■ EXERCISE PASSAGE ■
Start of Block

Crimes of the Future: Cronenberg’s Cannes-Fêted Latest Predictably Divisive

By Thom Ernst

Rating: C+

It wouldn't be David Cronenberg if the film wasn't divisive, and with that, Crimes of the Future does not disappoint to the point where Crimes might be the auteur's most divisive work yet. It is worth the time to hear arguments from both sides.

There will be those who champion Crimes for its audacity to be off-the-charts weird and (because this is Cronenberg) for its graphic depictions of open cavity surgery. There is also an arguable case favouring the film's environmental themes where climate change has ravaged the world of its evergreen beauty and left it in dank Orwellian gloom. And, of course, Cronenberg being Cronenberg, there is an intriguing if not a somewhat repetitive narrowing of the gap between wounds and sexuality.

But others—and here is where I come in—will struggle with a film void of emotion and a narrative that seems intentionally impenetrable. Again, this is Cronenberg, and I would expect nothing less than an obscure narrative and underplayed emotions.

But the bleakness Cronenberg plies onto the landscape, whether it's a child playing by the seaside near the wreck of a fallen ship, or well-dressed socialites chatting over cocktails, weighs too heavy to be appreciated.

For me to describe Crimes of the Future, even in broad strokes, is somewhat speculative as I'm not sure I get it, but here goes:

Crimes of the Future stars Viggo Mortensen as Saul Tenser, an avant-garde performance artist whose partner, Caprice (Léa Seydoux), surgically removes his mutated internal organs in front of an appalled but appreciative audience. Their performance isn't a crime, but the organs they harvest might be if the mutated organs contradict a policy set by the National Organ Registry.

End of Block

■ WORK INSTRUCTIONS ■
Reproduce word for word the stretch of the film review from "It wouldn't be" through "wounds and sexuality.".

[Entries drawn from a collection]
Start of Block

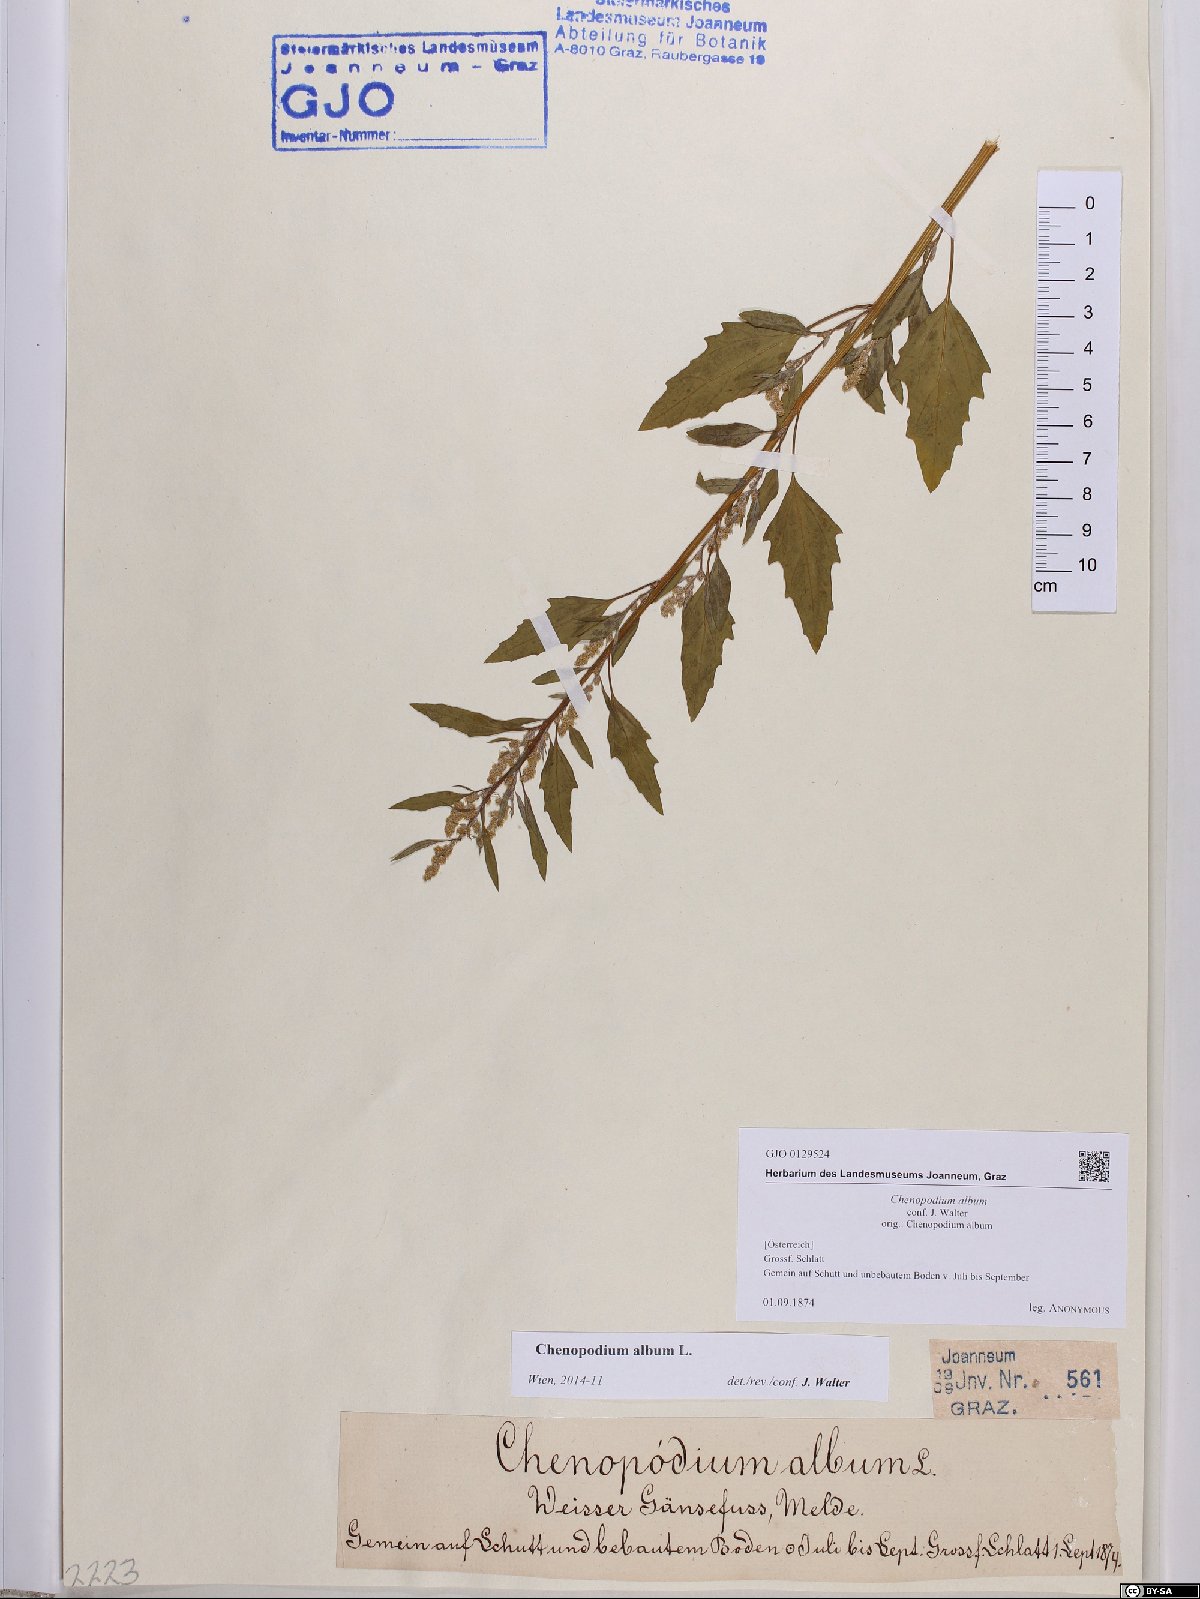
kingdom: Plantae
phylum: Tracheophyta
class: Magnoliopsida
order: Caryophyllales
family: Amaranthaceae
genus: Chenopodium
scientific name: Chenopodium album
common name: Fat-hen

End of Block

■ TASK RESPONSE ■
It wouldn't be David Cronenberg if the film wasn't divisive, and with that, Crimes of the Future does not disappoint to the point where Crimes might be the auteur's most divisive work yet. It is worth the time to hear arguments from both sides.

There will be those who champion Crimes for its audacity to be off-the-charts weird and (because this is Cronenberg) for its graphic depictions of open cavity surgery. There is also an arguable case favouring the film's environmental themes where climate change has ravaged the world of its evergreen beauty and left it in dank Orwellian gloom. And, of course, Cronenberg being Cronenberg, there is an intriguing if not a somewhat repetitive narrowing of the gap between wounds and sexuality.